Exercise directions:
Put the lines below into a numbered list, omitting any blank lines.

Material provided:
══════════

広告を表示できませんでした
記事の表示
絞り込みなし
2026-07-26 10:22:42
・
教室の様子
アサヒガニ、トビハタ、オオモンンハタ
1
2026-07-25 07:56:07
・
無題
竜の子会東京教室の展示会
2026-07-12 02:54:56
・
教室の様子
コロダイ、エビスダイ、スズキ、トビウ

══════════

Task solution:
1. 広告を表示できませんでした
2. 記事の表示
3. 絞り込みなし
4. 2026-07-26 10:22:42
5. ・
6. 教室の様子
7. アサヒガニ、トビハタ、オオモンンハタ
8. 1
9. 2026-07-25 07:56:07
10. ・
11. 無題
12. 竜の子会東京教室の展示会
13. 2026-07-12 02:54:56
14. ・
15. 教室の様子
16. コロダイ、エビスダイ、スズキ、トビウ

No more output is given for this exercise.